Exercise instructions:
Extract the source text from every record below line for line, without changing anything. Omit the pictures.

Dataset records
————

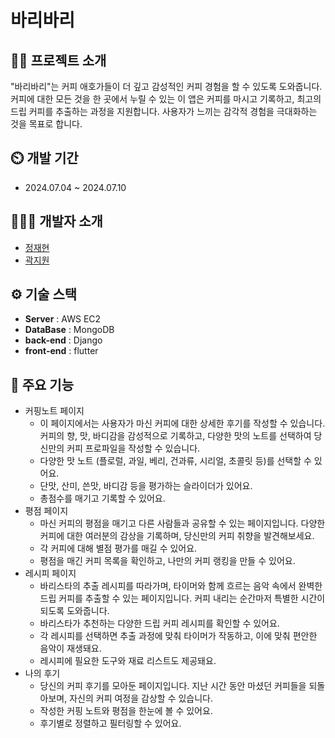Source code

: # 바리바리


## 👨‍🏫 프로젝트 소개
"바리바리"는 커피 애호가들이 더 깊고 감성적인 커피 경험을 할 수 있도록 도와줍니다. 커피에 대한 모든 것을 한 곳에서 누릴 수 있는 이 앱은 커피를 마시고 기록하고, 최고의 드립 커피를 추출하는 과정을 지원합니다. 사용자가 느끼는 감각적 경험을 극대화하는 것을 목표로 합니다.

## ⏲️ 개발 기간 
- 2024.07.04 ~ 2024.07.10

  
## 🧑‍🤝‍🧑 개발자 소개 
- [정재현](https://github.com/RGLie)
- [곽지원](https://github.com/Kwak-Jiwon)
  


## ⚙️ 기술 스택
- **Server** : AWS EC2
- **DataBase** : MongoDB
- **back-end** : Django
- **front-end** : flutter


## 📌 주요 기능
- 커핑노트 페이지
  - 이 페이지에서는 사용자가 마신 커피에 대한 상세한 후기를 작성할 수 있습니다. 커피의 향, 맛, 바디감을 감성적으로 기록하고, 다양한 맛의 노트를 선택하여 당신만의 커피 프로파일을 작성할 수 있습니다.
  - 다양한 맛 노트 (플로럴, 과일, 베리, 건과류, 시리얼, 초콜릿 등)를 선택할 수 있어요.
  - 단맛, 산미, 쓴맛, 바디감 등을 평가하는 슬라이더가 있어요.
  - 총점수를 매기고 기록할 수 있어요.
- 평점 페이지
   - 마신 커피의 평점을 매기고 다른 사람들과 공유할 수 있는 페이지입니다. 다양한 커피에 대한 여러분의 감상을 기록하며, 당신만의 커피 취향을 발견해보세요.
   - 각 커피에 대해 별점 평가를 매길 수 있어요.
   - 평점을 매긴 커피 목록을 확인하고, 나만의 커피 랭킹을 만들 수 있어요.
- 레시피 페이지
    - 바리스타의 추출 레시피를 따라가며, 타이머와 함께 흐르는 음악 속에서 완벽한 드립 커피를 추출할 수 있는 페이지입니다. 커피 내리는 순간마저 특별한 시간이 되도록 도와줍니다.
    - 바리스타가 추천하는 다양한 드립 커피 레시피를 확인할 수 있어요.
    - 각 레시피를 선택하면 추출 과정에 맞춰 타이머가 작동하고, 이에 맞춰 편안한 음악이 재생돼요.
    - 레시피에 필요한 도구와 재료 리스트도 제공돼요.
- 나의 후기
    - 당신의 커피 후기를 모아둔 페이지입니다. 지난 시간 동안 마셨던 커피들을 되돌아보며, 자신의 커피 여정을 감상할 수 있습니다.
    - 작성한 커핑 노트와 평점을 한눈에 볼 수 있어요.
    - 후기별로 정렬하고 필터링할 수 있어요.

————

Output of the exercise:
Source code

: # 바리바리


## 👨‍🏫 프로젝트 소개
"바리바리"는 커피 애호가들이 더 깊고 감성적인 커피 경험을 할 수 있도록 도와줍니다. 커피에 대한 모든 것을 한 곳에서 누릴 수 있는 이 앱은 커피를 마시고 기록하고, 최고의 드립 커피를 추출하는 과정을 지원합니다. 사용자가 느끼는 감각적 경험을 극대화하는 것을 목표로 합니다.

## ⏲️ 개발 기간 
- 2024.07.04 ~ 2024.07.10

  
## 🧑‍🤝‍🧑 개발자 소개 
- [정재현](https://github.com/RGLie)
- [곽지원](https://github.com/Kwak-Jiwon)
  


## ⚙️ 기술 스택
- **Server** : AWS EC2
- **DataBase** : MongoDB
- **back-end** : Django
- **front-end** : flutter


## 📌 주요 기능
- 커핑노트 페이지
  - 이 페이지에서는 사용자가 마신 커피에 대한 상세한 후기를 작성할 수 있습니다. 커피의 향, 맛, 바디감을 감성적으로 기록하고, 다양한 맛의 노트를 선택하여 당신만의 커피 프로파일을 작성할 수 있습니다.
  - 다양한 맛 노트 (플로럴, 과일, 베리, 건과류, 시리얼, 초콜릿 등)를 선택할 수 있어요.
  - 단맛, 산미, 쓴맛, 바디감 등을 평가하는 슬라이더가 있어요.
  - 총점수를 매기고 기록할 수 있어요.
- 평점 페이지
   - 마신 커피의 평점을 매기고 다른 사람들과 공유할 수 있는 페이지입니다. 다양한 커피에 대한 여러분의 감상을 기록하며, 당신만의 커피 취향을 발견해보세요.
   - 각 커피에 대해 별점 평가를 매길 수 있어요.
   - 평점을 매긴 커피 목록을 확인하고, 나만의 커피 랭킹을 만들 수 있어요.
- 레시피 페이지
    - 바리스타의 추출 레시피를 따라가며, 타이머와 함께 흐르는 음악 속에서 완벽한 드립 커피를 추출할 수 있는 페이지입니다. 커피 내리는 순간마저 특별한 시간이 되도록 도와줍니다.
    - 바리스타가 추천하는 다양한 드립 커피 레시피를 확인할 수 있어요.
    - 각 레시피를 선택하면 추출 과정에 맞춰 타이머가 작동하고, 이에 맞춰 편안한 음악이 재생돼요.
    - 레시피에 필요한 도구와 재료 리스트도 제공돼요.
- 나의 후기
    - 당신의 커피 후기를 모아둔 페이지입니다. 지난 시간 동안 마셨던 커피들을 되돌아보며, 자신의 커피 여정을 감상할 수 있습니다.
    - 작성한 커핑 노트와 평점을 한눈에 볼 수 있어요.
    - 후기별로 정렬하고 필터링할 수 있어요.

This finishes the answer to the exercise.